Okay its time to talk Bhutanese wildlife. Did you know that Bhutan is home to one of the world’s largest populations of Bengal tigers? Also, now that spring has finally sprung, our friends the bears are waking up. They’re not that rare either, many of the locals I have spoken to have seen bears whilst walking in the woods and bear maulings are fairly common. There are also wolves, monkeys, elephants, rhinos and the national animal – the takin (you might need to Google that one!) But I turn now to wildlife of a smaller variety – the mouse.
Andrea the volunteer teacher who was here last year warned us that she had seen a few mice in the house and that we should bring a trap with us. You can’t buy them in Bhutan, most likely because it is a devoutly Buddhist country and killing mice is sort of frowned upon. You might then think that they must all be vegetarians – but you’d be wrong – but I digress.

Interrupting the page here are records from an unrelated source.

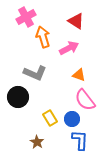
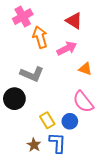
orange triangle: (79, 75) -> (85, 69), moved
blue L-shape: (80, 140) -> (58, 143), moved

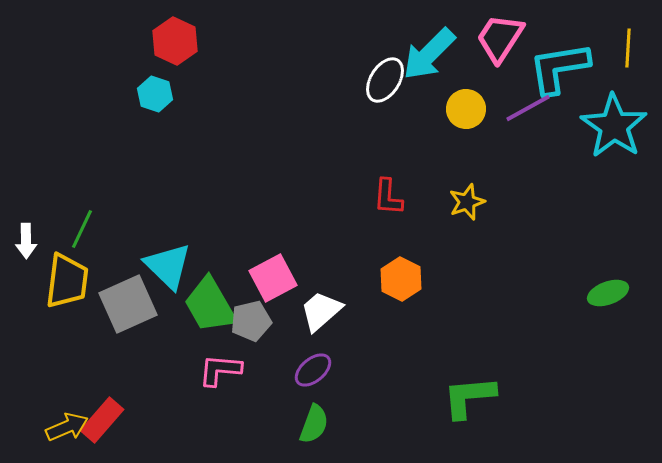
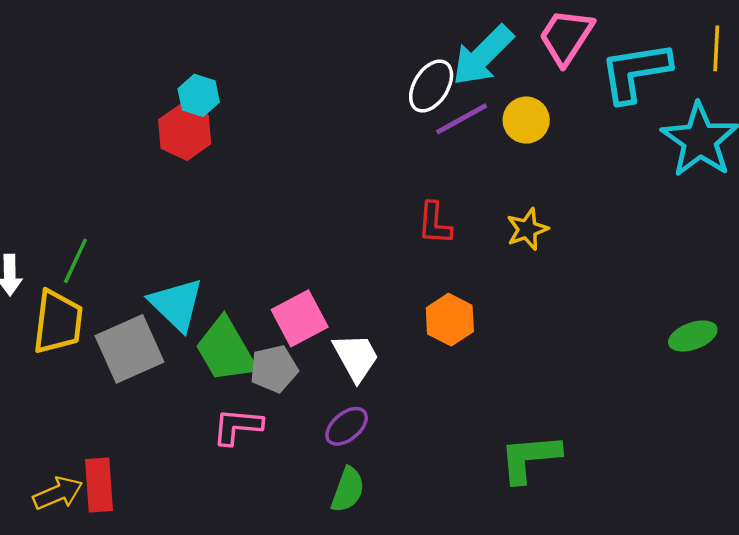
red hexagon: (175, 41) -> (185, 132), moved
cyan hexagon: (155, 94) -> (199, 95), moved
purple line: (528, 108) -> (462, 119), moved
white trapezoid: (321, 311) -> (356, 357), turned 102
red rectangle: (102, 420) -> (99, 485), turned -45

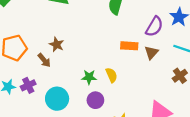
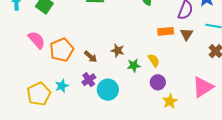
brown star: (57, 44) -> (118, 51), moved
purple cross: (28, 85) -> (89, 80), moved
purple circle: (95, 100) -> (158, 82), moved

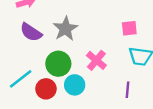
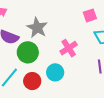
pink cross: (96, 60) -> (69, 48), turned 30
green circle: (58, 64) -> (28, 52), moved

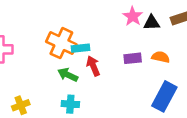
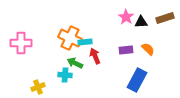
orange semicircle: (161, 57) -> (148, 49), turned 32
blue rectangle: (164, 96) -> (137, 80), moved
cyan cross: (70, 104) -> (65, 75), moved

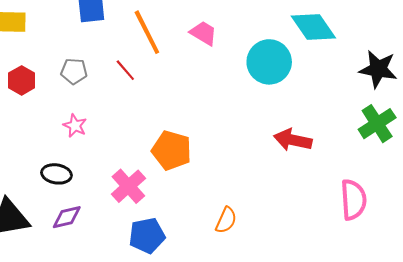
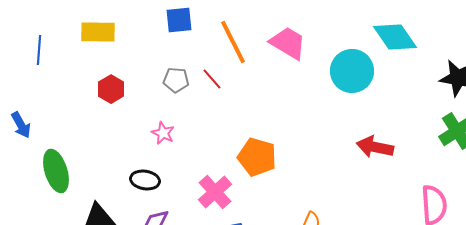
pink trapezoid: (203, 33) -> (288, 43), size x1.4
gray pentagon: (74, 71) -> (176, 80), moved

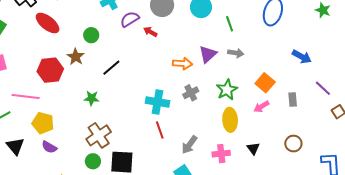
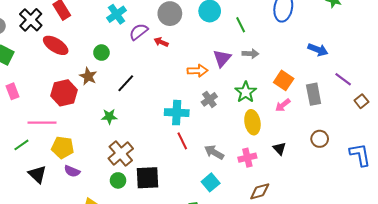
gray rectangle: (293, 99) -> (314, 94), size x1.5
gray arrow: (189, 145) -> (214, 152), turned 90

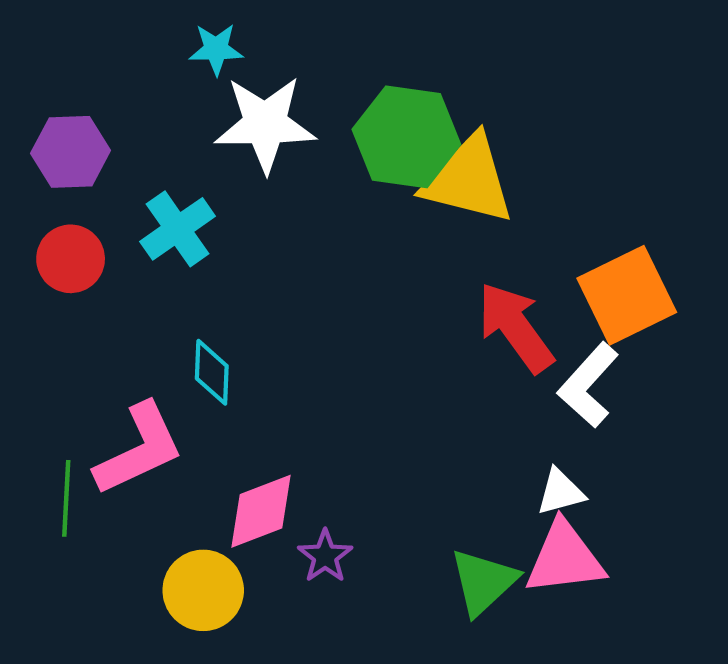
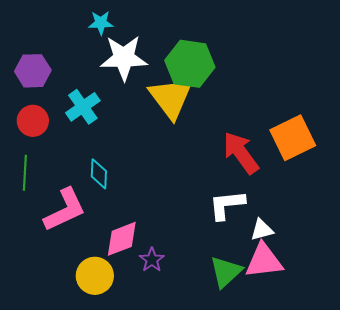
yellow triangle: (468, 180) -> (171, 98), moved, turned 39
white L-shape: (588, 385) -> (227, 205), moved, turned 42
green line: (66, 498) -> (25, 173), moved

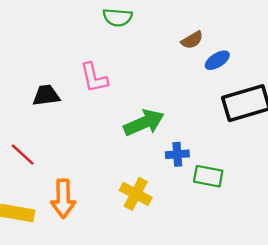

Anyway after spotting several mice scurrying around our living room I dug out the trap and set it up. The clever little blighters always managed to eat the bait without setting off the trap, until........one day...... I discovered........ peanut butter! Yes, much to my kids’ delight (though not necessarily to the mice’s) you can buy peanut butter in Bhutan.

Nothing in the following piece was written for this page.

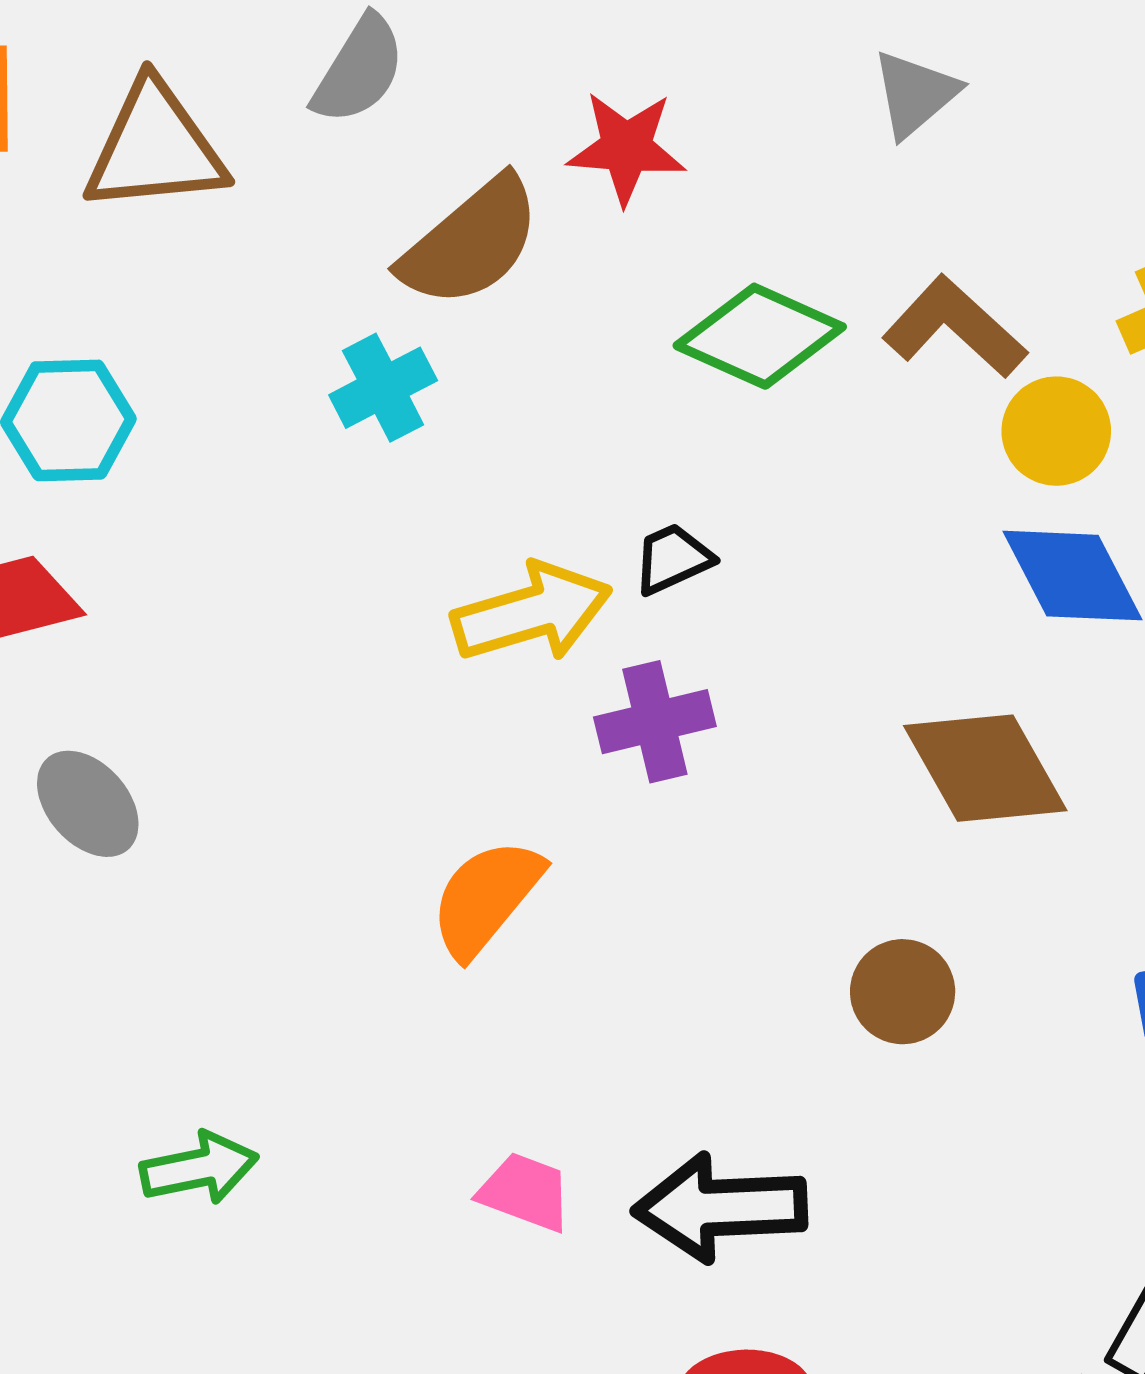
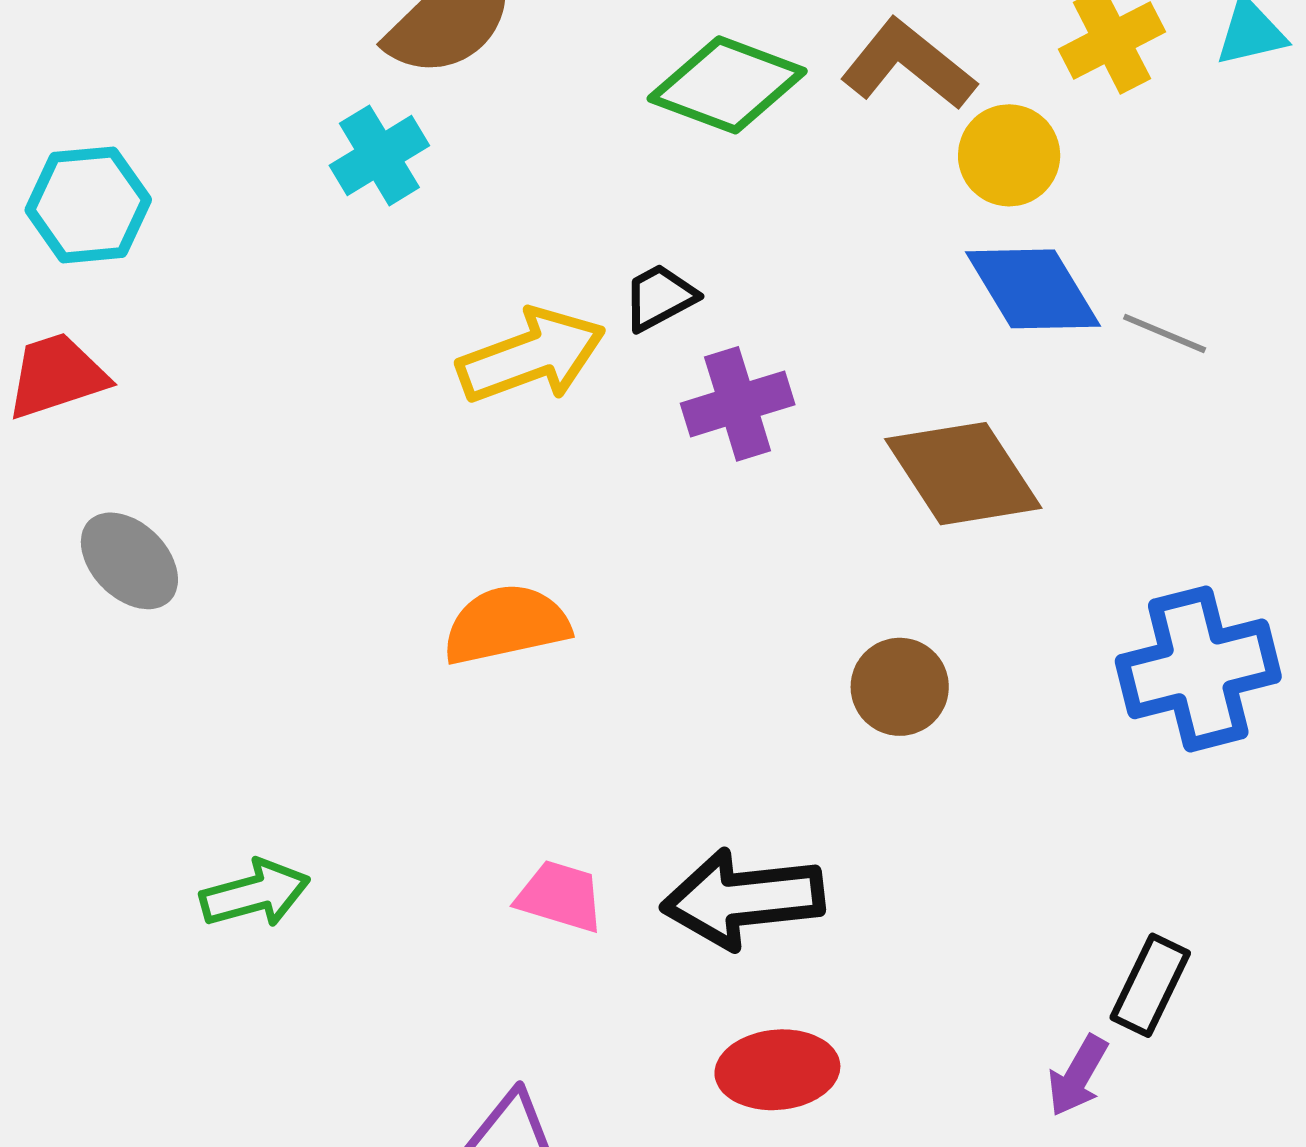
purple cross: (655, 722) -> (738, 404), moved
orange semicircle: (486, 898) -> (506, 624), turned 42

The great thing about peanut butter as far as mouse traps are concerned is:
1 – mice love peanut butter (that cheese story is just a Tom and Jerry myth)

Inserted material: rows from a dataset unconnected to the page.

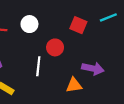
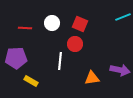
red square: (78, 25) -> (80, 24), moved
purple arrow: (93, 69) -> (120, 70), moved

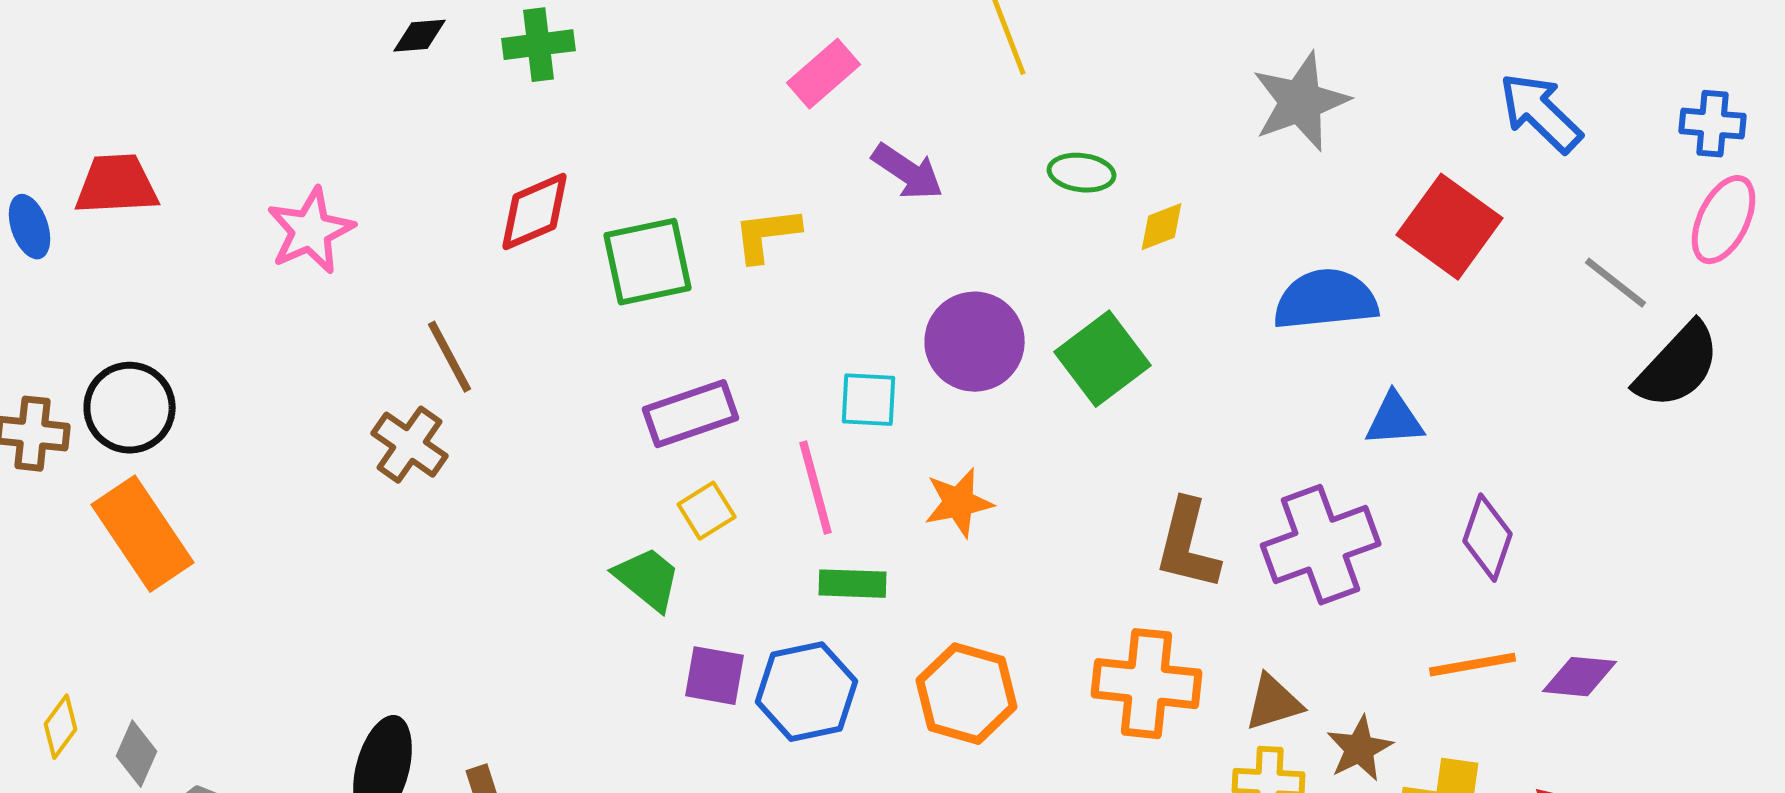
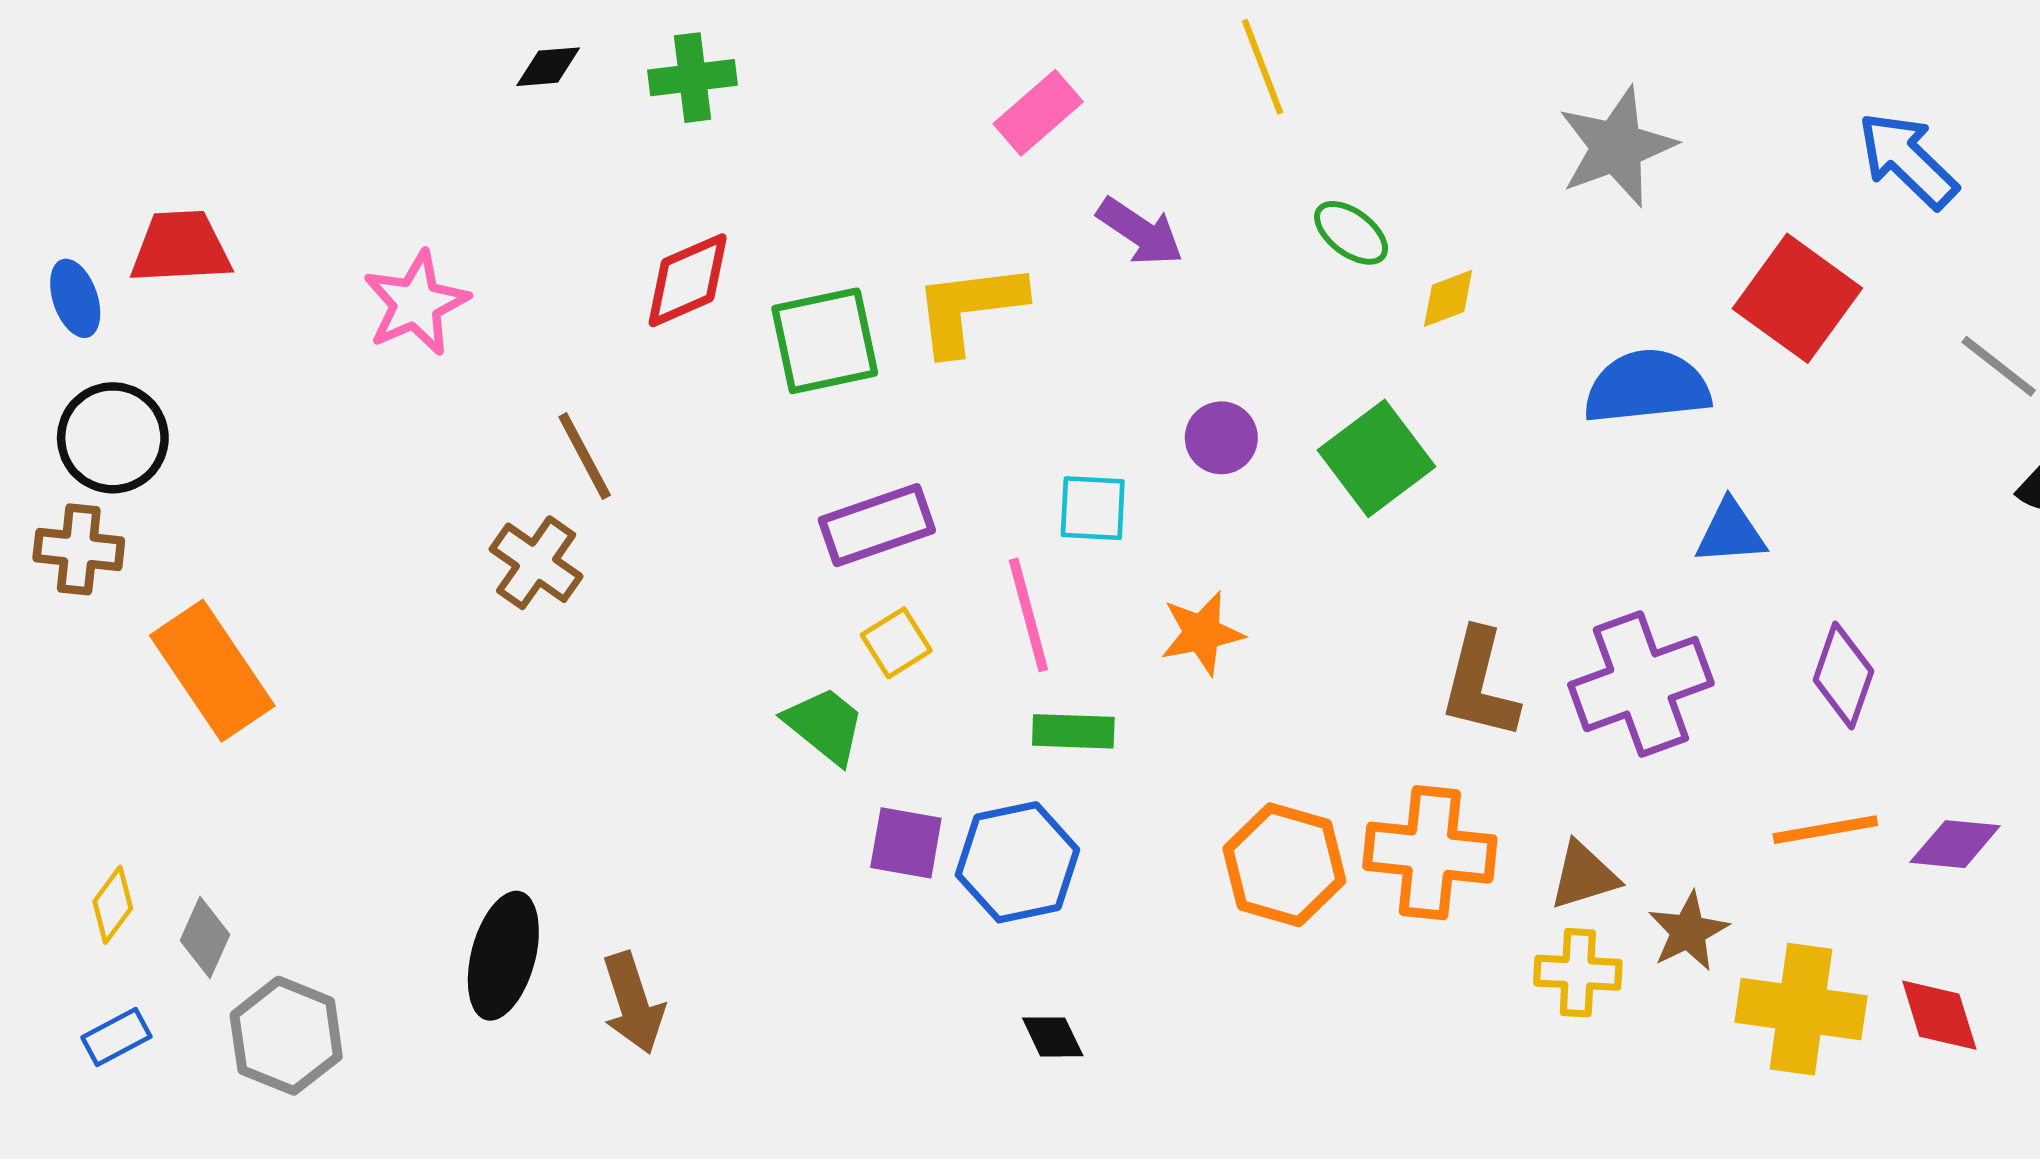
green ellipse: (1082, 173) -> (1351, 233), turned 30
yellow L-shape: (767, 235) -> (969, 308), size x1.4
purple circle: (975, 342) -> (1221, 438), size x0.6
black circle: (130, 408) -> (113, 438), moved
orange hexagon: (967, 694) -> (1284, 865), moved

2 – peanut butter is very sticky and that’s when mice run into difficulty – and frankly stop running all together.
Since I set up the trap about 6 weeks ago, we’ve caught nearly one mouse a day on average. Today’s mouse was number 37. One thing in Tom and Jerry that is true is the hole in the skirting board is home. So, every day I set up the trap near the hole in the skirting board and then leave it. Sure enough (Jerry or Mickey depending on your politics) soon comes sniffing around and then suddenly....... SNAP! It’s all over.
Now, I know what you’re thinking; what does he do with those poor little creatures? Well fear not dear reader, we have a waste not, want not regime here in Bumthang.
Another form of wildlife that is highly prevalent in Bhutan is dogs. Dogs are everywhere! They are semi-wild – living off discarded food during the day and howling and barking during the night. They tend to be quite timid in the daytime but can become very aggressive once night falls.
Well, anyway. Every time I catch a mouse. I just whistle, and Rover comes a-running. They gobble up that little mouse snack without even chewing and then look at you whilst licking their lips as if to say, “Got any more?” Isn’t nature beautiful!
Just as Bridget Jones used to begin her journal entries with an update of her eating habits; I intend to begin all future Blog posts with a quick update of the mouse tally. (I know you’re interested.)
And please don’t give me a hard time about being cruel – those mice aren’t paying rent and those dogs outside do it pretty tough, they need a little rodent treat now and again.
P.S. I just asked Justine what picture I could use to illustrate this post. She said, “A mouse with its guts coming out of its bum hole.” Er.... perhaps not.